Your second question involves retaliation. You inquire whether a rural water district may terminate water service to a patron in retaliation for filing a class action lawsuit. In the absence of nonpayment of charges, a municipality or quasi-municipality, such as a rural water district, cannot arbitrarily cut off the water supply to any consumer, regardless of whether he is party to a lawsuit against the quasi-municipality. See K.S.A. 12-631k; See 78 Am.Jur.2d Waterworks and Water Companies sec. 49 (1975); 64 Am.Jur.2d Public Utilities sec. 62 (1972).
If a sole source of water service, the termination of water services may subject the district to an action for declaratory and injunctive relief and damages under the civil rights statute, 42 U.S.C. sec. 1983. Stanford v. Gas Service Company 346 F.Supp. 717 (D.C. Kan., 1972). Water service when provided by a sole source becomes a constitutionally protected entitlement and must be accompanied by due process procedures before terminated. Donnelly v. City of Eureka, Kansas, 399 F.Supp 64, 67 (1975). In our judgment arbitrary and unreasonable termination or threatened termination of an exclusive source of water without due process and in retaliation for the filing of a class action lawsuit may subject the district to a class action lawsuit based on a violation of the Fourth, Fifth and Fourteenth Amendments to the U.S. Constitution. Uhl v. Ness City, Kansas, 406 F.Supp. 1012 (1975).

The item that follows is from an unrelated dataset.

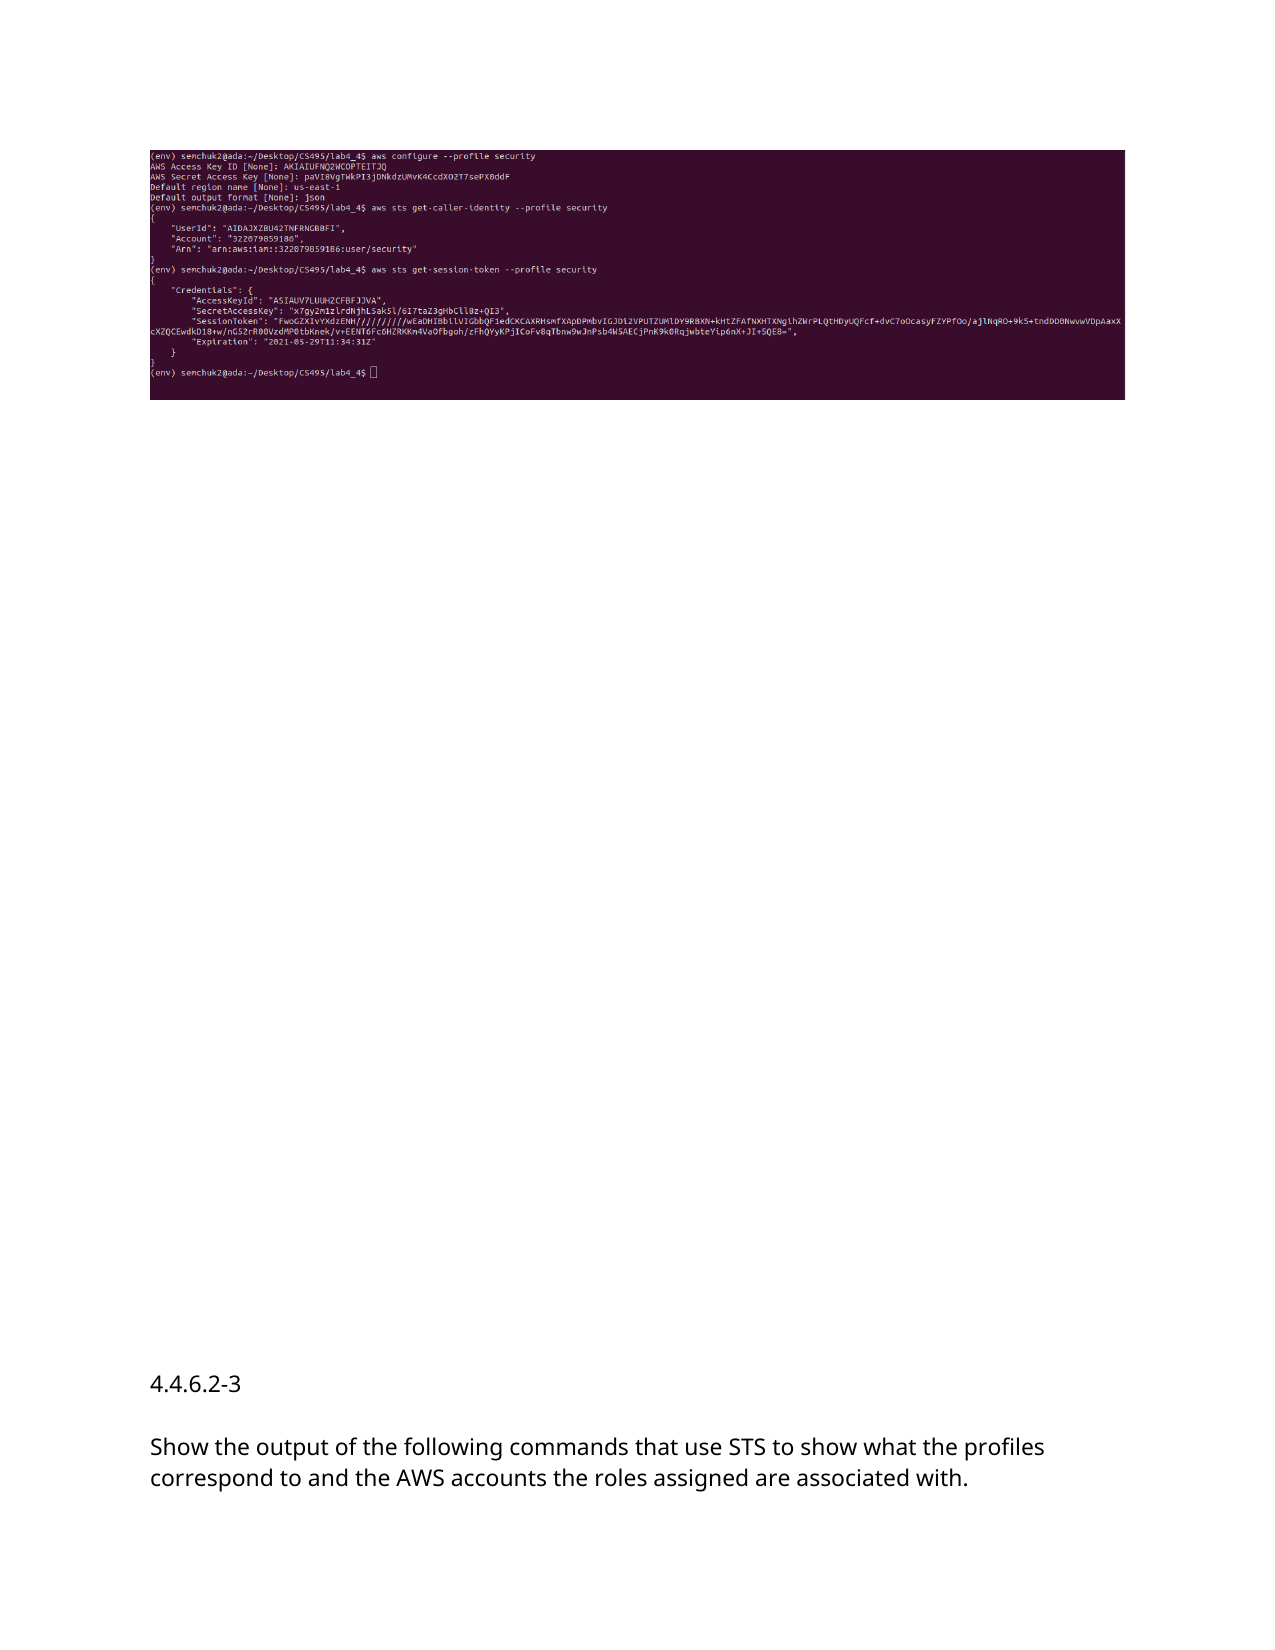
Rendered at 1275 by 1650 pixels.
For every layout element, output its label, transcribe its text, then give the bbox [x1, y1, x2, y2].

Additionally, the termination of water service by a water district in retaliation for filing a lawsuit alleging excessive rates may subject the water district to an action for damages. See generally Civil Rights Attorney's Fees Awards Act of 1976, 42 U.S.C. sec. 1988; Blum v. Stenson, 465, U.S. 886, 104 S.Ct. 1541, 79 L.Ed.2d 891 (1984). See Annot. 75 A.L.R. 4th sec. 13 (for analogous cases discussing an employers liability for retaliation against an at-will employee for public complaints relating to health or safety); 40 Annot. A.L.R. 3d sec. 753 (for analogous cases dealing with retaliatory eviction of tenant for reporting landlord's violation of the law). The question about excessive rates is one of public policy because the district may not exact whatever rate it chooses. Shawnee Hills Mobile Homes, Inc. v. Rural Water District, 217 Kan. 421, 428 (1975). A rural water district's rates must be reasonable in that rates must not be excessive or confiscatory. Id., at 429, citing Holton Creamery Co. v. Brown, 137 Kan. 418, 419 (1933).